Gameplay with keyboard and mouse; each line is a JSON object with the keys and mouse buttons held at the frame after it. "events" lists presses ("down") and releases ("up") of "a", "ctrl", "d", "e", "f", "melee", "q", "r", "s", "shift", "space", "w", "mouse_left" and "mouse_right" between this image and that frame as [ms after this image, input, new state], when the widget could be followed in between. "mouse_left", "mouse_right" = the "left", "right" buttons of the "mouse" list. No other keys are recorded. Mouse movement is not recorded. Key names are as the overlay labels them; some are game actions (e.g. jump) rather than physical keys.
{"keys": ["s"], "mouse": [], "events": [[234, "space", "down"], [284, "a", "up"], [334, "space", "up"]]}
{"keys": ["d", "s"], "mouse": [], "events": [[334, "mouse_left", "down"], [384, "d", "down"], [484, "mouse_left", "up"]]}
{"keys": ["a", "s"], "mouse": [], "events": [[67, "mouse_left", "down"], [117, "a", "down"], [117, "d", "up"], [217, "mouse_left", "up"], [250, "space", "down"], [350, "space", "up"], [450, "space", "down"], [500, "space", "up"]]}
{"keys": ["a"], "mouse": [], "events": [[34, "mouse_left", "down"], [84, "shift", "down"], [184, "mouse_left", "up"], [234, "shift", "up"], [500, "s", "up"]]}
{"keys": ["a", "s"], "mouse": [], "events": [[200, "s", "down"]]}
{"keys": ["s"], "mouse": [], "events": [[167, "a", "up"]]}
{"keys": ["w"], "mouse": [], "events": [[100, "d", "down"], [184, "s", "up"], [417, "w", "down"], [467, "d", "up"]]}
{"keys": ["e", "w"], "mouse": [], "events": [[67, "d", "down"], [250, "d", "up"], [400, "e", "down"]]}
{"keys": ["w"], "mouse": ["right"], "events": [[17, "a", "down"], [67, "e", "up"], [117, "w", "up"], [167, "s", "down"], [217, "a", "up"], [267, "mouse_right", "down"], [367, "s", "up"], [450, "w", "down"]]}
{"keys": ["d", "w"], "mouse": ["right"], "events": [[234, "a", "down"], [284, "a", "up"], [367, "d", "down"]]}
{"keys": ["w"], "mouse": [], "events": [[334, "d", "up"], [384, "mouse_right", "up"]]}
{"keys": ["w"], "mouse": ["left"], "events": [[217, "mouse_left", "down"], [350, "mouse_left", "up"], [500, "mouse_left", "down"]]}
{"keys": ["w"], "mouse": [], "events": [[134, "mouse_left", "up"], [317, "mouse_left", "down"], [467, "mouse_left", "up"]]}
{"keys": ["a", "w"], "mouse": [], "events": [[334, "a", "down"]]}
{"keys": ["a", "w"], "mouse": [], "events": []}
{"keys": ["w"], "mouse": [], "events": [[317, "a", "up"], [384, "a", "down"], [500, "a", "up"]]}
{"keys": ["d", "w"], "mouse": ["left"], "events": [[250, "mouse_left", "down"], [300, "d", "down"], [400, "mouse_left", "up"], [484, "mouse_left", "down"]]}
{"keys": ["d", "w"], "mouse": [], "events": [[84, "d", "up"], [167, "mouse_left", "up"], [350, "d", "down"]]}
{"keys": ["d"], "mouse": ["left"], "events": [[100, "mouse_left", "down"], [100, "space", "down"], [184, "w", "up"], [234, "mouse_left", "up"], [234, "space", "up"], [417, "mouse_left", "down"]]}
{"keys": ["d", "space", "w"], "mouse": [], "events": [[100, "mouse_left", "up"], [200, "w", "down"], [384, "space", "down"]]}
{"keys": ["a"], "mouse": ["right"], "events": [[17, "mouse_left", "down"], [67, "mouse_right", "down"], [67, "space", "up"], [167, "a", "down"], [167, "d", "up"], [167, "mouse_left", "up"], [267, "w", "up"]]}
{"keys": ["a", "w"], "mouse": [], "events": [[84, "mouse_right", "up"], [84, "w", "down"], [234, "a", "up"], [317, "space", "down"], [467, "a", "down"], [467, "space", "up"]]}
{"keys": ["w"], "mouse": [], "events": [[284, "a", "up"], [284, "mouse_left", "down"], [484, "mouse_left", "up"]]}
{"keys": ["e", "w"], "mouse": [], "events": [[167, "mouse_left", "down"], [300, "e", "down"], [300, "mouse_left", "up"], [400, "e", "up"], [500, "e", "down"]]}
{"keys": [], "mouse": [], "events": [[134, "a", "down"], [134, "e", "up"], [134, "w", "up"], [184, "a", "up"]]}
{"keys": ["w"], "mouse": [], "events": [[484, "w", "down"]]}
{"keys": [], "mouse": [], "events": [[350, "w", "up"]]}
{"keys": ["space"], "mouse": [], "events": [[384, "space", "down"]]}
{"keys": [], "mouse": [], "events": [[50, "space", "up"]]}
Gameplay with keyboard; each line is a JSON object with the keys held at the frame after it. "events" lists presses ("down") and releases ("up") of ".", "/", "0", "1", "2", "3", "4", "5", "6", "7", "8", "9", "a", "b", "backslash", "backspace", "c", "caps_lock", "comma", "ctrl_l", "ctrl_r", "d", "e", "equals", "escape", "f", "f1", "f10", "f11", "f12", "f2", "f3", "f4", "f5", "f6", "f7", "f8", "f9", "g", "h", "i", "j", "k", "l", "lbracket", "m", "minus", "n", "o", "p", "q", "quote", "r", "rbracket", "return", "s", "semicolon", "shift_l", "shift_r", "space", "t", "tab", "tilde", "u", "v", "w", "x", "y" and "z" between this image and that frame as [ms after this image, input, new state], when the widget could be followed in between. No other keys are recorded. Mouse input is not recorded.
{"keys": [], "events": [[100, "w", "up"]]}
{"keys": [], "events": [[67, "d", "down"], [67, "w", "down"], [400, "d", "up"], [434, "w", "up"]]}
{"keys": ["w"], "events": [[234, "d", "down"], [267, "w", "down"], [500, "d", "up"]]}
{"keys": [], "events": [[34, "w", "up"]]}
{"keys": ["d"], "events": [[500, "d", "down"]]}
:::::
> WHAT THE TASK REQUIRES:
Reproduce, word for word, all of the entries above.

> EXERCISE ANSWER:
Gameplay with keyboard and mouse; each line is a JSON object with the keys and mouse buttons held at the frame after it. "events" lists presses ("down") and releases ("up") of "a", "ctrl", "d", "e", "f", "melee", "q", "r", "s", "shift", "space", "w", "mouse_left" and "mouse_right" between this image and that frame as [ms after this image, input, new state], when the widget could be followed in between. "mouse_left", "mouse_right" = the "left", "right" buttons of the "mouse" list. No other keys are recorded. Mouse movement is not recorded. Key names are as the overlay labels them; some are game actions (e.g. jump) rather than physical keys.
{"keys": ["s"], "mouse": [], "events": [[234, "space", "down"], [284, "a", "up"], [334, "space", "up"]]}
{"keys": ["d", "s"], "mouse": [], "events": [[334, "mouse_left", "down"], [384, "d", "down"], [484, "mouse_left", "up"]]}
{"keys": ["a", "s"], "mouse": [], "events": [[67, "mouse_left", "down"], [117, "a", "down"], [117, "d", "up"], [217, "mouse_left", "up"], [250, "space", "down"], [350, "space", "up"], [450, "space", "down"], [500, "space", "up"]]}
{"keys": ["a"], "mouse": [], "events": [[34, "mouse_left", "down"], [84, "shift", "down"], [184, "mouse_left", "up"], [234, "shift", "up"], [500, "s", "up"]]}
{"keys": ["a", "s"], "mouse": [], "events": [[200, "s", "down"]]}
{"keys": ["s"], "mouse": [], "events": [[167, "a", "up"]]}
{"keys": ["w"], "mouse": [], "events": [[100, "d", "down"], [184, "s", "up"], [417, "w", "down"], [467, "d", "up"]]}
{"keys": ["e", "w"], "mouse": [], "events": [[67, "d", "down"], [250, "d", "up"], [400, "e", "down"]]}
{"keys": ["w"], "mouse": ["right"], "events": [[17, "a", "down"], [67, "e", "up"], [117, "w", "up"], [167, "s", "down"], [217, "a", "up"], [267, "mouse_right", "down"], [367, "s", "up"], [450, "w", "down"]]}
{"keys": ["d", "w"], "mouse": ["right"], "events": [[234, "a", "down"], [284, "a", "up"], [367, "d", "down"]]}
{"keys": ["w"], "mouse": [], "events": [[334, "d", "up"], [384, "mouse_right", "up"]]}
{"keys": ["w"], "mouse": ["left"], "events": [[217, "mouse_left", "down"], [350, "mouse_left", "up"], [500, "mouse_left", "down"]]}
{"keys": ["w"], "mouse": [], "events": [[134, "mouse_left", "up"], [317, "mouse_left", "down"], [467, "mouse_left", "up"]]}
{"keys": ["a", "w"], "mouse": [], "events": [[334, "a", "down"]]}
{"keys": ["a", "w"], "mouse": [], "events": []}
{"keys": ["w"], "mouse": [], "events": [[317, "a", "up"], [384, "a", "down"], [500, "a", "up"]]}
{"keys": ["d", "w"], "mouse": ["left"], "events": [[250, "mouse_left", "down"], [300, "d", "down"], [400, "mouse_left", "up"], [484, "mouse_left", "down"]]}
{"keys": ["d", "w"], "mouse": [], "events": [[84, "d", "up"], [167, "mouse_left", "up"], [350, "d", "down"]]}
{"keys": ["d"], "mouse": ["left"], "events": [[100, "mouse_left", "down"], [100, "space", "down"], [184, "w", "up"], [234, "mouse_left", "up"], [234, "space", "up"], [417, "mouse_left", "down"]]}
{"keys": ["d", "space", "w"], "mouse": [], "events": [[100, "mouse_left", "up"], [200, "w", "down"], [384, "space", "down"]]}
{"keys": ["a"], "mouse": ["right"], "events": [[17, "mouse_left", "down"], [67, "mouse_right", "down"], [67, "space", "up"], [167, "a", "down"], [167, "d", "up"], [167, "mouse_left", "up"], [267, "w", "up"]]}
{"keys": ["a", "w"], "mouse": [], "events": [[84, "mouse_right", "up"], [84, "w", "down"], [234, "a", "up"], [317, "space", "down"], [467, "a", "down"], [467, "space", "up"]]}
{"keys": ["w"], "mouse": [], "events": [[284, "a", "up"], [284, "mouse_left", "down"], [484, "mouse_left", "up"]]}
{"keys": ["e", "w"], "mouse": [], "events": [[167, "mouse_left", "down"], [300, "e", "down"], [300, "mouse_left", "up"], [400, "e", "up"], [500, "e", "down"]]}
{"keys": [], "mouse": [], "events": [[134, "a", "down"], [134, "e", "up"], [134, "w", "up"], [184, "a", "up"]]}
{"keys": ["w"], "mouse": [], "events": [[484, "w", "down"]]}
{"keys": [], "mouse": [], "events": [[350, "w", "up"]]}
{"keys": ["space"], "mouse": [], "events": [[384, "space", "down"]]}
{"keys": [], "mouse": [], "events": [[50, "space", "up"]]}
Gameplay with keyboard; each line is a JSON object with the keys held at the frame after it. "events" lists presses ("down") and releases ("up") of ".", "/", "0", "1", "2", "3", "4", "5", "6", "7", "8", "9", "a", "b", "backslash", "backspace", "c", "caps_lock", "comma", "ctrl_l", "ctrl_r", "d", "e", "equals", "escape", "f", "f1", "f10", "f11", "f12", "f2", "f3", "f4", "f5", "f6", "f7", "f8", "f9", "g", "h", "i", "j", "k", "l", "lbracket", "m", "minus", "n", "o", "p", "q", "quote", "r", "rbracket", "return", "s", "semicolon", "shift_l", "shift_r", "space", "t", "tab", "tilde", "u", "v", "w", "x", "y" and "z" between this image and that frame as [ms after this image, input, new state], when the widget could be followed in between. No other keys are recorded. Mouse input is not recorded.
{"keys": [], "events": [[100, "w", "up"]]}
{"keys": [], "events": [[67, "d", "down"], [67, "w", "down"], [400, "d", "up"], [434, "w", "up"]]}
{"keys": ["w"], "events": [[234, "d", "down"], [267, "w", "down"], [500, "d", "up"]]}
{"keys": [], "events": [[34, "w", "up"]]}
{"keys": ["d"], "events": [[500, "d", "down"]]}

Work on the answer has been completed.